Document section:
More than 125 years ago, the American financial press emerged from the primordial ooze with a simple mission: To help even the playing field between retail investors and professionals. The theory was that by lessening the 'informational asymmetry' that gave insiders an insurmountable edge over retail investors (or at least creating the illusion of a kind of informational equality), more workers would feel comfortable plunking their savings in the public securities markets. The financial press developed in tandem with securities regulators and - of course - the Fed, and has for years been part of the Wall Street firmament.
But unfortunately, nowadays, financial media organizations like CNBC mostly exist to serve their corporate masters (NBCUniversal in CNBC's case) with an unceasingly bullish tilt, pumping markets with a never-ending barrage of 'commentary' from strategist/pitchmen, and offering little in the way of deeply researched reporting, other than the occasional scoop. We think that's why our coverage of a particularly heated interview involving CNBC's Scott "The Judge" Wapner, and Silicon Valley VC Chamath Palihapitiya, elicited such an intense reaction.

Dataset content:
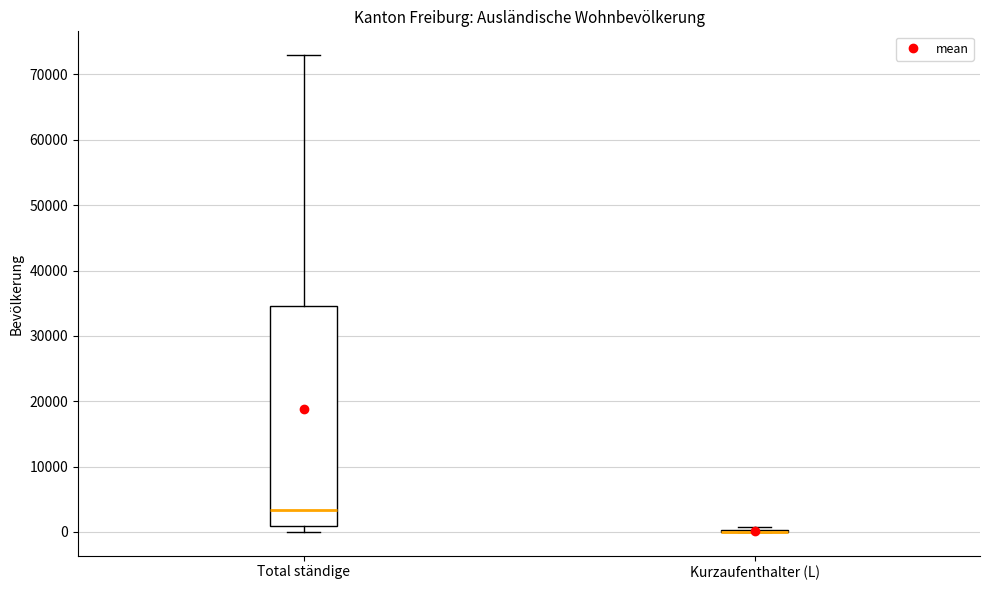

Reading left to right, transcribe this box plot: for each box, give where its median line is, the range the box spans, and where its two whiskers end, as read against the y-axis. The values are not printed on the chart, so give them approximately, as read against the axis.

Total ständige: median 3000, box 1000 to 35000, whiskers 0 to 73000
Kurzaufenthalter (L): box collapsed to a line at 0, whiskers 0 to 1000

Actions to take:
1. In the passage on the financial press, why was reducing the informational gap between insiders and retail investors expected to matter? Answer in one to three sentences.
2. Write the next paragraph of the passage on the financial press, picking up after its final sentence.

Responses for each task:
1. Insiders held an insurmountable edge over retail investors. Lessening that informational asymmetry, or at least creating the illusion of informational equality, was expected to make more workers comfortable putting their savings into the public securities markets.

2.
In a now-famous clip, Wapner, stunned by Palihapitiya's assertion that the government shouldn't bail out the airlines, demanded an explanation from the VC.
After dismissing the idea that Chapter 11 leads to mass layoffs as "a myth perpetuated by Wall Street," Palihapitiya explained that the underlying business typically continues to run as normal during a corporate bankruptcy. That, after all, is the point of the whole process - otherwise companies would just go straight into liquidation to pay off creditors.
The video of the interview was evidently a hit on CNBC's site, where Wapner said it attracted more than 10 million views. And so Palihapitiya was invited back to "The Halftime Report" on Wednesday afternoon - this time via video link - for a follow-up interview with Wapner to further explore some of his comments from last time.
Essentially, Palihapitiya doubled-down on his criticisms of government bailouts for wealthy private investors while delving into a new topic: The almost criminal stupidity of corporate stock buybacks.
Public companies are supposed to act in the best interest of their shareholders, Palihapitiya explained. However, in recent decades, the distortion of what is 'in the interest' of shareholders has taken on a distinctly short-term bias. This has tended to reinforce some of the worst tendencies of American corporations - namely short-term thinking and practices like share buybacks which obviously do nothing for a company other than enrich its executives and shareholders by driving up the stock price and ideally juicing EPS. Thousands of the companies lobbying the government for bailouts have spent billions on bailouts over the last decade - many public companies even issued debt to finance their stock buybacks with the full blessing of the Ratings Agencies.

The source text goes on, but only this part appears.